* What you will do
Only a number is required: how many lines of the material contain the word "httpd"?

* Source information
--- START ---
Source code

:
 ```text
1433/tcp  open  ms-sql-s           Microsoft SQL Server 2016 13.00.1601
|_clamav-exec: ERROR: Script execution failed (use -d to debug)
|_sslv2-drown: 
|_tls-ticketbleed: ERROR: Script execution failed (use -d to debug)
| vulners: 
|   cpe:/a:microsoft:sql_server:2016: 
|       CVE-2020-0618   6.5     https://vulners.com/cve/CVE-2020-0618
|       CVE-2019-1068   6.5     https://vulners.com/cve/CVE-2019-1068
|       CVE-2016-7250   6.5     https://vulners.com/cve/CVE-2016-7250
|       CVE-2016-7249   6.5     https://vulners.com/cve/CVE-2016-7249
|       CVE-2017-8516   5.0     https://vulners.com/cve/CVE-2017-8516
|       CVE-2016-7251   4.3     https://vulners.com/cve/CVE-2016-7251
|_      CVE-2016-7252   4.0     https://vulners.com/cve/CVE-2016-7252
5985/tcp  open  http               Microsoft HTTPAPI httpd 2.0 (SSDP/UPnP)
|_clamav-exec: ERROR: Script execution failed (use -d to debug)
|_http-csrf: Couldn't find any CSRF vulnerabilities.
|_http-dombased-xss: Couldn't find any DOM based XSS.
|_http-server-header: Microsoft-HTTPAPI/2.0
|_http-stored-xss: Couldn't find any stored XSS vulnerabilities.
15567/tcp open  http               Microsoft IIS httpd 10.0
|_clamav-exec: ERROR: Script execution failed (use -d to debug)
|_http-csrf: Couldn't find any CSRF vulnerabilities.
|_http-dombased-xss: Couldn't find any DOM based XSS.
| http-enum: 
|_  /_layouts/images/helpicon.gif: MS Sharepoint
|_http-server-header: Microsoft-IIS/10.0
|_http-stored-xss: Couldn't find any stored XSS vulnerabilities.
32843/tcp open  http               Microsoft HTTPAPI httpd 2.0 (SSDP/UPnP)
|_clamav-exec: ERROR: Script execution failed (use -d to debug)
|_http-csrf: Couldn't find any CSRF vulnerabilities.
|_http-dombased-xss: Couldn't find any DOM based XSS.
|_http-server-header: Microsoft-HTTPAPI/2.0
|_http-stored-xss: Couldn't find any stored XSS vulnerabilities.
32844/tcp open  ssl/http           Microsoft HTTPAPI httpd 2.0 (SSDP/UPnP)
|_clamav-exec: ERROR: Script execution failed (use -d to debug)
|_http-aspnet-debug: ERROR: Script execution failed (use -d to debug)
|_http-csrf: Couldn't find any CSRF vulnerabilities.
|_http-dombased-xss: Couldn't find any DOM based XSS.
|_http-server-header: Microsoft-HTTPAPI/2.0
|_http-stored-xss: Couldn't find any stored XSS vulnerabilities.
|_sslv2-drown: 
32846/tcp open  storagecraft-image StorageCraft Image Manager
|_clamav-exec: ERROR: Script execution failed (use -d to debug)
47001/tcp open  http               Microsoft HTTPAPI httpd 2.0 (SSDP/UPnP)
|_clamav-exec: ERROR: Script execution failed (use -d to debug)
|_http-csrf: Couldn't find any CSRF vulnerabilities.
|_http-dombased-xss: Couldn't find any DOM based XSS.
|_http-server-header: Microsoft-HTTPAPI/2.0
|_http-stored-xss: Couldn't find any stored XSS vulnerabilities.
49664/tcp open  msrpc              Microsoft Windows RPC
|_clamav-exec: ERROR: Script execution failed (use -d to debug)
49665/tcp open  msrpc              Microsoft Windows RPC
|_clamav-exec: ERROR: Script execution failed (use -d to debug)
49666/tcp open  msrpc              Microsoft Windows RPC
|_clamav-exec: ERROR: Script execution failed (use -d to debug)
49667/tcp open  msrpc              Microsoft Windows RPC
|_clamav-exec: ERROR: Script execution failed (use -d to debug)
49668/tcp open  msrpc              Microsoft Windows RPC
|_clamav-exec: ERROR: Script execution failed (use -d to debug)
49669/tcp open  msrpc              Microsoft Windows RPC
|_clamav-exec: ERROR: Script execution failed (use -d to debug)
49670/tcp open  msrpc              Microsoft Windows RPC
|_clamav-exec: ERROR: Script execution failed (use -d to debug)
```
--- END ---
* Completed exercise
5